Je me levais et essuyais mes mains sur mon jean, tout en retournant dans la clairière où j'étais sensée dormir avant de venir fumer, parler avec Ron pour finalement m'endormir à ses côtés.
J'y trouvais Lenni et Méredy, qui semblaient être réveillés depuis plus longtemps que moi.

- Salut, me lance Méredy, toujours aussi enthousiaste.

Je réponds par un simple sourire, je n'étais pas d'humeur, tout ce que je voulais, c'était être seule pour réfléchir et trouver un sens à tout ce chemin déjà accompli sans aucun but précis connu.

Je passe à côté d'eux, me dirigeant derrière l'autre côté de la clairière, pile en face de là où j'ai dormi.
J'attrape mon sac au passage, et y fouille dedans à la recherche de mon paquet de cigarettes, et de ma bouteille d'eau.

- Beth, attends ! Entendis-je venant d'une voix secouée.

Je me retournais pour voir Méredy courir le chemin que j'avais délimité entre nous.

- qu'est-ce qu'il y a ?

Elle s'arrête net à environ un mètre de moi, sa queue-de-cheval se balance encore quelques seconde avant de se stabiliser.

- je... Je voulais te demander comment... Comment c'est de mourir ? Achève-t-elle.

La manière dont elle parle me surprend toujours, jamais je ne réfléchis trop longtemps avant de lui répondre, mais pour le coup, j'ai dû rester en béat sans rien dire pendant bien trente seconde.
Je ne pense pas trop à ce qu'il s'est passé, je veux juste ne pas avoir à y réfléchir nuit et jour, même si c'est déjà ce que je fais. Bien avant que tout ça arrive, je ne dormais jamais, mais maintenant, maintenant que j'ai réellement besoin de sommeil, pourquoi mon esprit s'obstine à m'arracher de l'apaisement de la nuit pour m'obliger à réfléchir et ne penser qu'a toutes ces choses inexpliquées ?

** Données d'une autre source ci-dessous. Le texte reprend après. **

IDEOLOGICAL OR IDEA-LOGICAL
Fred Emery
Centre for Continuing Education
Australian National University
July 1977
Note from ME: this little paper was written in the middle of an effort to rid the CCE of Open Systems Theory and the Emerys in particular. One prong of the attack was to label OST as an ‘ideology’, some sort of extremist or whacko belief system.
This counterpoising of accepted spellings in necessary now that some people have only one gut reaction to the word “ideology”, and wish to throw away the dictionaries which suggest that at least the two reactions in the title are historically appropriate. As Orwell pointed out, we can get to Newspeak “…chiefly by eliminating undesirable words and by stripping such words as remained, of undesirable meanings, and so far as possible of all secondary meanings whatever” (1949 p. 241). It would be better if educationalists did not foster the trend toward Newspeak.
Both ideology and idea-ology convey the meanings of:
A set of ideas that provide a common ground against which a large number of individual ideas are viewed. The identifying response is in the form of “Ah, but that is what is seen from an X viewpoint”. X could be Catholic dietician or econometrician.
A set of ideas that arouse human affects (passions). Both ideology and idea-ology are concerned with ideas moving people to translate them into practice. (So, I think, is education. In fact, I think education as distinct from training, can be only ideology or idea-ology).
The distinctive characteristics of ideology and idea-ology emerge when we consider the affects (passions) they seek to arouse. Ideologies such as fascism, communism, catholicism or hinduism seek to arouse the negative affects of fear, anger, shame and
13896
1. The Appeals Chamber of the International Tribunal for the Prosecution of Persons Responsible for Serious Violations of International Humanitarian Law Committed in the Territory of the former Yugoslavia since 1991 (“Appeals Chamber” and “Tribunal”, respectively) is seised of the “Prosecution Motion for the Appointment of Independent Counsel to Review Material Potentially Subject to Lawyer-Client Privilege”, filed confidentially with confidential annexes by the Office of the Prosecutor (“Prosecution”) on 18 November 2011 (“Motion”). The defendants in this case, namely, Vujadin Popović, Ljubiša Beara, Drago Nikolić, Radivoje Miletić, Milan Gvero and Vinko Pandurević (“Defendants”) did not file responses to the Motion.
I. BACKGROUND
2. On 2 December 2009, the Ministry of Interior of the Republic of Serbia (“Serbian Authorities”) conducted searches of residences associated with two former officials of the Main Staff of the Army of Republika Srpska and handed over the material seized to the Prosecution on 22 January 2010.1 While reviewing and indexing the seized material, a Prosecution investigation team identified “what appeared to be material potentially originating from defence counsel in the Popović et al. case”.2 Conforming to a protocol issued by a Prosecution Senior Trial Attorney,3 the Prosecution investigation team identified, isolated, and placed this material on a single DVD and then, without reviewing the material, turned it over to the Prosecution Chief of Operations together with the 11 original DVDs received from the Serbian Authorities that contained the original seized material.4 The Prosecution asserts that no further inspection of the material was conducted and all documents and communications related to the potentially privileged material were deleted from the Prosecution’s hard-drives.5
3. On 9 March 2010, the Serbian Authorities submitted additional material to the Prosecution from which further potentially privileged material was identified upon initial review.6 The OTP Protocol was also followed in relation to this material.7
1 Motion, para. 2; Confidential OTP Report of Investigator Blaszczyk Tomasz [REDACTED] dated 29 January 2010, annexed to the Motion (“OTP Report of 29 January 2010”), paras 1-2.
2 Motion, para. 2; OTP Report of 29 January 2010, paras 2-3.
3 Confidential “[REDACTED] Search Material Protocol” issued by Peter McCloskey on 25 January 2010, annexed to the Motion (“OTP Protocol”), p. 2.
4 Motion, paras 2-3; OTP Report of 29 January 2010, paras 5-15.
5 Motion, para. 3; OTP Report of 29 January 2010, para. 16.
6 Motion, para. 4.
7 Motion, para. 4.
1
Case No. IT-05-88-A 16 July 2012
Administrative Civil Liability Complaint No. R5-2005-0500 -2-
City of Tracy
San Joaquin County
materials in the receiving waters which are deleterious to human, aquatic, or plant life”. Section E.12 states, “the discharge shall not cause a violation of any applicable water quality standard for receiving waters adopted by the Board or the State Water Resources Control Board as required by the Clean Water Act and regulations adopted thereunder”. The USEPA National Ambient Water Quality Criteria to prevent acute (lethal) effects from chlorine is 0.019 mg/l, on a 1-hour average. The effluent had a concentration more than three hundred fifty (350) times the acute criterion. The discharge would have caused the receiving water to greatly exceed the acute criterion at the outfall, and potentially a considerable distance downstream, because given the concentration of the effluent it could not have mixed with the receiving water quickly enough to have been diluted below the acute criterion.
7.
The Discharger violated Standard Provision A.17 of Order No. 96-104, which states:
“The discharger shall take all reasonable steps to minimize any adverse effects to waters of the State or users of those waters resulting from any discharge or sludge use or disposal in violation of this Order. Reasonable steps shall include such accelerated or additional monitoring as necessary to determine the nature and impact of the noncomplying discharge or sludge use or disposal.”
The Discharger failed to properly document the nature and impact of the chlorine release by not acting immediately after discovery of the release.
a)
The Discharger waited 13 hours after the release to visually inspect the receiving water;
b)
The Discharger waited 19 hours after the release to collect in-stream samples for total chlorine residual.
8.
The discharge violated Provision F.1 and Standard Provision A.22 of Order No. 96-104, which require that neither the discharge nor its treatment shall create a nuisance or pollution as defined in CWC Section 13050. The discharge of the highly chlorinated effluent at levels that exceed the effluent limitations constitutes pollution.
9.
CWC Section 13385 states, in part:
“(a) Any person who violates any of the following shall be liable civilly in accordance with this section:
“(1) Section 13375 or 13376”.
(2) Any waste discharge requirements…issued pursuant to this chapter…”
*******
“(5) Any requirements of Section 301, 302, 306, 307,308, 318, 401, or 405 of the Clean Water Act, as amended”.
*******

- je ne sais pas... Je me rappelle seulement que je me souvenais des moments de ma vie importants, mais c'est comme quand tu t'endors, tu ne te souviens jamais de l'exact moment où tu as sombré dans le sommeil, et c'est la même chose quand tu te réveilles. C'est exactement ce qu'il s'est passé pour moi, je ne me rappelle pas avoir fait mon dernier souffle, j'ai seulement l'impression d'avoir dormi, pendant de longues et affreuses années, mais j'ai tout de même dormi. Tu sais Méredy, mourir ça ne doit pas être si horrible que ça pour que la mort me rejette.

Elle m'écoutait sans broncher tout le temps que je lui parlais, elle se pinçait les lèvres, sourcils froncés, puis quand j'eus terminé, elle avala seulement sa salive et prit une grande inspiration.

- d'accord, merci Beth. Déclare-t-elle, et elle tourna les talons.

- attend, Méredy ! Comment c'est de disparaître ?

Je me surprenais moi-même des mots que j'avais lâchée, je ne comptais pas même les lui demander, mais une part de moi le voulait apparemment.

Elle affichait la même expression que quand je parlais, puis déclarai ces quelques mots :

- aucune idée, je dormais quand j'ai disparu, je dormais quand je suis réapparu, j'aurais pu ne rien y savoir si personne ne faisait qu'en parler.
Mais on a eu beaucoup de chance, ici, as-tu une seconde pensée aux femmes européennes ? Elles ont disparu en pleine journée, des milliards d'hommes ont dû voir leur femme et leurs filles disparaître sous leurs yeux... (elle frissonna) Enfin, je m'éloigne du sujet. Je n'en ai aucun souvenir en tout cas, sauf comme un vide que j'ai ressenti à mon réveil, comme si j'étais quelques secondes dans le néant, dans un infini trou noir dépourvu de temps, mais, c'est passé à force, enfin, je crois.

Pendant que je l'écoutais, je prêtais attention aux arbres qui nous entouraient, ça faisait bien cinq mois que je n'ai pas vus de végétation, les arbres étaient tous dénudés par l'hiver. Mais ici, les pins sont verts comme l'herbe en été. Même les érables aux feuilles caduques avaient déjà leurs feuilles.

- tu as peur de mourir ? Demandais-je toujours surprise de cette question aussi indiscrète que surprenante.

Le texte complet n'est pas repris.